Here is the calculation: a priori, probability that the cab is blue is
15%. If we take the reliability rate calculated in the experiment into
account, the probability that the witness had correctly seen the blue
color of a real blue car is 80%. The converse probability that the cab
is red whereas it was considered as blue is 20%.
A posteriori, the probability that the car really is blue as the witness
affirmed it is 41% according to this below formula:
Link is not a reason
Mistakes in the statistical reasoning or conclusions are prejudicial in every sector. But this is definitely in the sciences sector and medicine sector that these mistakes can bring serious consequences. But according to a published survey in the United States, more than 50% of scientist publications involving statistics contain some mistakes of reasoning or interpretation. One of the most usual mistakes consists in making abusive conclusions about the cause and effect relationship between several elements for which we found a link. Some seem to believe that 2 linked elements are obviously linked by a strong relationship and a mutual influence. But this is not true: for instance, the real estate price in Paris regularly increased during these last few years. This is the same concerning the age of all samples of people (except Benjamin Button). However, it would be risky to conclude that one of these 2 phenomena influences the other (we can hope a small prices decrease but unfortunately not rejuvenation!).
The hidden factor
Correlation calculations contain other big traps. Actually these two factors are really linked and can come from a common source even if they are not interdependent. The American psychotherapist and sociologist Paul Watzlawick gives an example really interesting and surprising in his book “Pragmatics of Human Communication”: At the beginning of 50s we found a link between beer consumption in the west coast of USA and the infant mortality in Japan. Actually, these two elements were due to a common cause: an important heat wave in the Pacific causing big sanitary problems in Japan and an increased consumption in fresh drinks in the United States.
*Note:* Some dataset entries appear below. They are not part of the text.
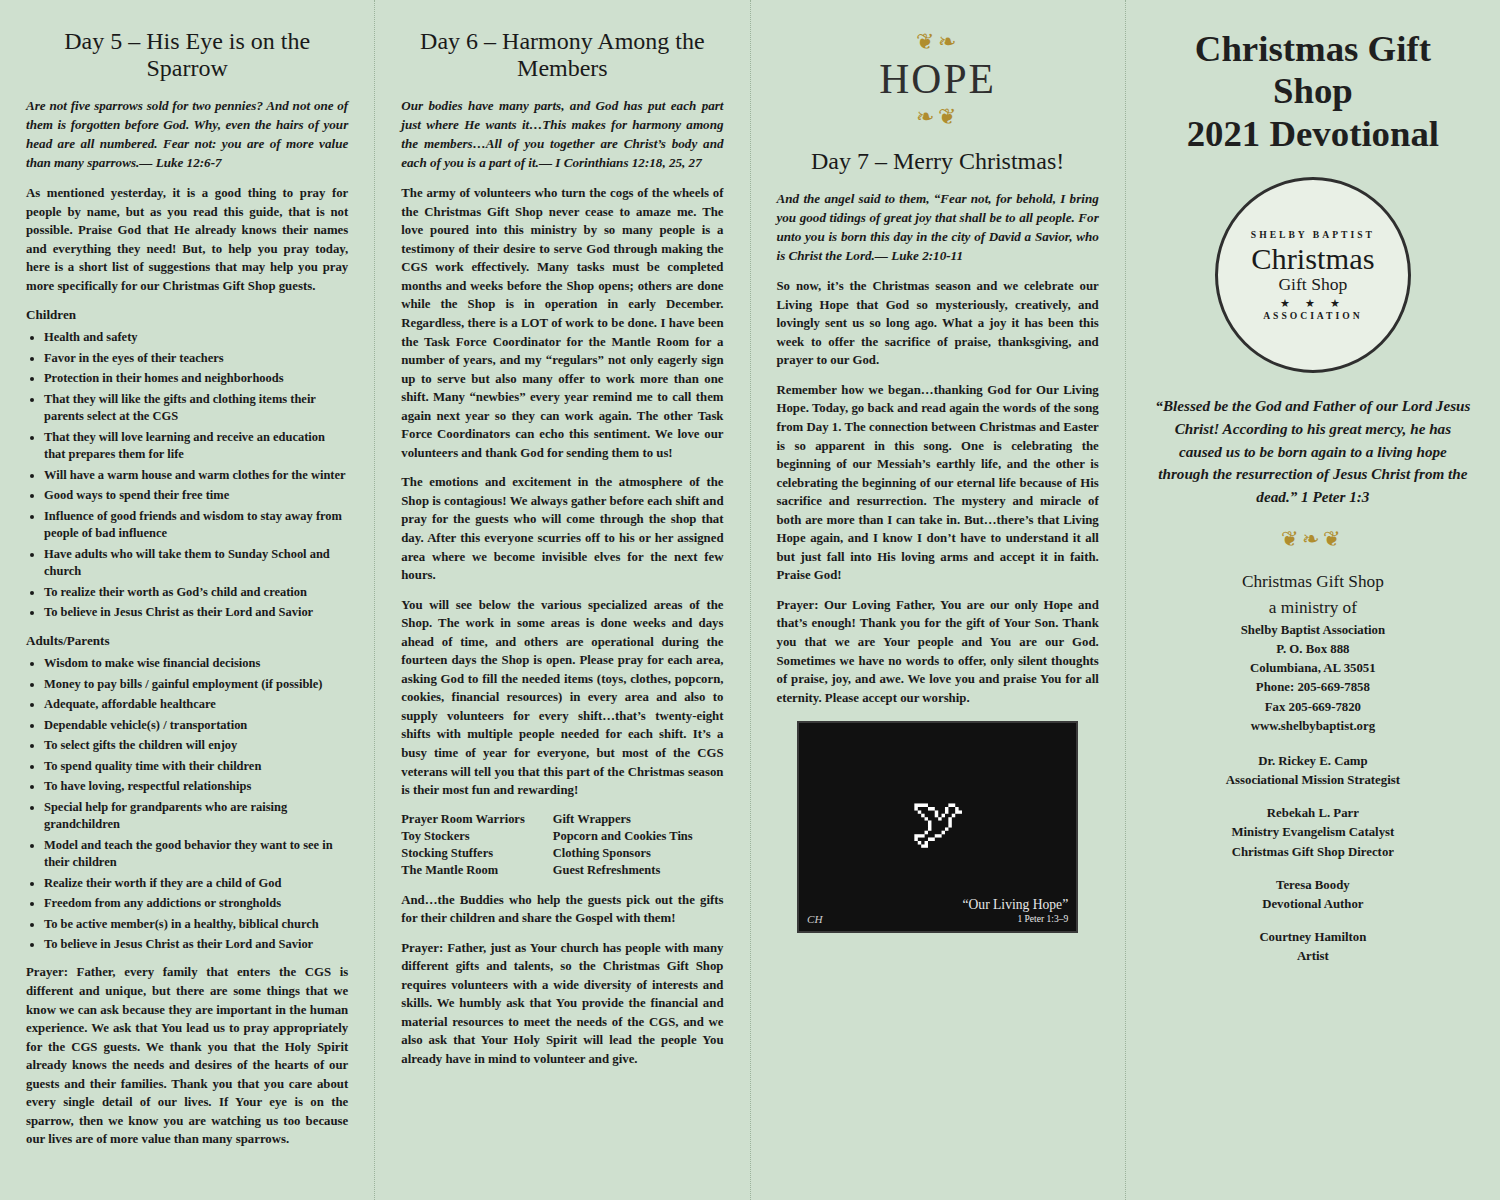Day 5 – His Eye is on the Sparrow
Are not five sparrows sold for two pennies? And not one of them is forgotten before God. Why, even the hairs of your head are all numbered. Fear not: you are of more value than many sparrows.— Luke 12:6-7
As mentioned yesterday, it is a good thing to pray for people by name, but as you read this guide, that is not possible. Praise God that He already knows their names and everything they need! But, to help you pray today, here is a short list of suggestions that may help you pray more specifically for our Christmas Gift Shop guests.
Children
Health and safety
Favor in the eyes of their teachers
Protection in their homes and neighborhoods
That they will like the gifts and clothing items their parents select at the CGS
That they will love learning and receive an education that prepares them for life
Will have a warm house and warm clothes for the winter
Good ways to spend their free time
Influence of good friends and wisdom to stay away from people of bad influence
Have adults who will take them to Sunday School and church
To realize their worth as God’s child and creation
To believe in Jesus Christ as their Lord and Savior
Adults/Parents
Wisdom to make wise financial decisions
Money to pay bills / gainful employment (if possible)
Adequate, affordable healthcare
Dependable vehicle(s) / transportation
To select gifts the children will enjoy
To spend quality time with their children
To have loving, respectful relationships
Special help for grandparents who are raising grandchildren
Model and teach the good behavior they want to see in their children
Realize their worth if they are a child of God
Freedom from any addictions or strongholds
To be active member(s) in a healthy, biblical church
To believe in Jesus Christ as their Lord and Savior
Prayer: Father, every family that enters the CGS is different and unique, but there are some things that we know we can ask because they are important in the human experience. We ask that You lead us to pray appropriately for the CGS guests. We thank you that the Holy Spirit already knows the needs and desires of the hearts of our guests and their families. Thank you that you care about every single detail of our lives. If Your eye is on the sparrow, then we know you are watching us too because our lives are of more value than many sparrows.
Day 6 – Harmony Among the Members
Our bodies have many parts, and God has put each part just where He wants it…This makes for harmony among the members…All of you together are Christ’s body and each of you is a part of it.— I Corinthians 12:18, 25, 27
The army of volunteers who turn the cogs of the wheels of the Christmas Gift Shop never cease to amaze me. The love poured into this ministry by so many people is a testimony of their desire to serve God through making the CGS work effectively. Many tasks must be completed months and weeks before the Shop opens; others are done while the Shop is in operation in early December. Regardless, there is a LOT of work to be done. I have been the Task Force Coordinator for the Mantle Room for a number of years, and my “regulars” not only eagerly sign up to serve but also many offer to work more than one shift. Many “newbies” every year remind me to call them again next year so they can work again. The other Task Force Coordinators can echo this sentiment. We love our volunteers and thank God for sending them to us!
The emotions and excitement in the atmosphere of the Shop is contagious! We always gather before each shift and pray for the guests who will come through the shop that day. After this everyone scurries off to his or her assigned area where we become invisible elves for the next few hours.
You will see below the various specialized areas of the Shop. The work in some areas is done weeks and days ahead of time, and others are operational during the fourteen days the Shop is open. Please pray for each area, asking God to fill the needed items (toys, clothes, popcorn, cookies, financial resources) in every area and also to supply volunteers for every shift…that’s twenty-eight shifts with multiple people needed for each shift. It’s a busy time of year for everyone, but most of the CGS veterans will tell you that this part of the Christmas season is their most fun and rewarding!
| Prayer Room Warriors | Gift Wrappers |
| Toy Stockers | Popcorn and Cookies Tins |
| Stocking Stuffers | Clothing Sponsors |
| The Mantle Room | Guest Refreshments |
And…the Buddies who help the guests pick out the gifts for their children and share the Gospel with them!
Prayer: Father, just as Your church has people with many different gifts and talents, so the Christmas Gift Shop requires volunteers with a wide diversity of interests and skills. We humbly ask that You provide the financial and material resources to meet the needs of the CGS, and we also ask that Your Holy Spirit will lead the people You already have in mind to volunteer and give.
❦❧
HOPE
❧❦
Day 7 – Merry Christmas!
And the angel said to them, “Fear not, for behold, I bring you good tidings of great joy that shall be to all people. For unto you is born this day in the city of David a Savior, who is Christ the Lord.— Luke 2:10-11
So now, it’s the Christmas season and we celebrate our Living Hope that God so mysteriously, creatively, and lovingly sent us so long ago. What a joy it has been this week to offer the sacrifice of praise, thanksgiving, and prayer to our God.
Remember how we began…thanking God for Our Living Hope. Today, go back and read again the words of the song from Day 1. The connection between Christmas and Easter is so apparent in this song. One is celebrating the beginning of our Messiah’s earthly life, and the other is celebrating the beginning of our eternal life because of His sacrifice and resurrection. The mystery and miracle of both are more than I can take in. But…there’s that Living Hope again, and I know I don’t have to understand it all but just fall into His loving arms and accept it in faith. Praise God!
Prayer: Our Loving Father, You are our only Hope and that’s enough! Thank you for the gift of Your Son. Thank you that we are Your people and You are our God. Sometimes we have no words to offer, only silent thoughts of praise, joy, and awe. We love you and praise You for all eternity. Please accept our worship.
🕊
CH
“Our Living Hope” 1 Peter 1:3–9
Christmas Gift Shop
2021 Devotional
Shelby Baptist
Christmas
Gift Shop
★ ★ ★
Association
“Blessed be the God and Father of our Lord Jesus Christ! According to his great mercy, he has caused us to be born again to a living hope through the resurrection of Jesus Christ from the dead.” 1 Peter 1:3
❦❧❦
Christmas Gift Shop a ministry of Shelby Baptist Association
P. O. Box 888
Columbiana, AL 35051
Phone: 205-669-7858
Fax 205-669-7820
www.shelbybaptist.org
Dr. Rickey E. Camp
Associational Mission Strategist
Rebekah L. Parr
Ministry Evangelism Catalyst
Christmas Gift Shop Director
Teresa Boody
Devotional Author
Courtney Hamilton
Artist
Many scientist surveys fall in this trap. We can find factors correlation in many sectors. These correlations are only linked with their common cause. Some industrials and communicators use these correlation calculations to highlight conclusions that benefit to their products. This is the case in the food industry that regularly show us new truths about some supposed virtues for the health of their food, longevity, protection against cancer or cardiovascular diseases. Because of the mistakes, we doubt about the opposing information that we get from the scientist community.
Statistics or not?
Which conclusion should we make?
The famous precaution principle should conduce to reject the statistics
because of the risks of mistakes. It would reconsider our sciences
founding principles.
Actually, statistic, such as other techniques, need to be manipulated
safely and with reliability. Statistics broadcasters (scientists,
searchers or marketing surveys responsible people) must manage the
mistake risks that we mentioned in this text to produce strict reasoning
and conclusions that respect the discipline rules and good sense.
Final users of the communicated results (political people, journalists,
marketing professional people and other economical deciders) must use
data safely, keeping in mind that the zero risk does not exist.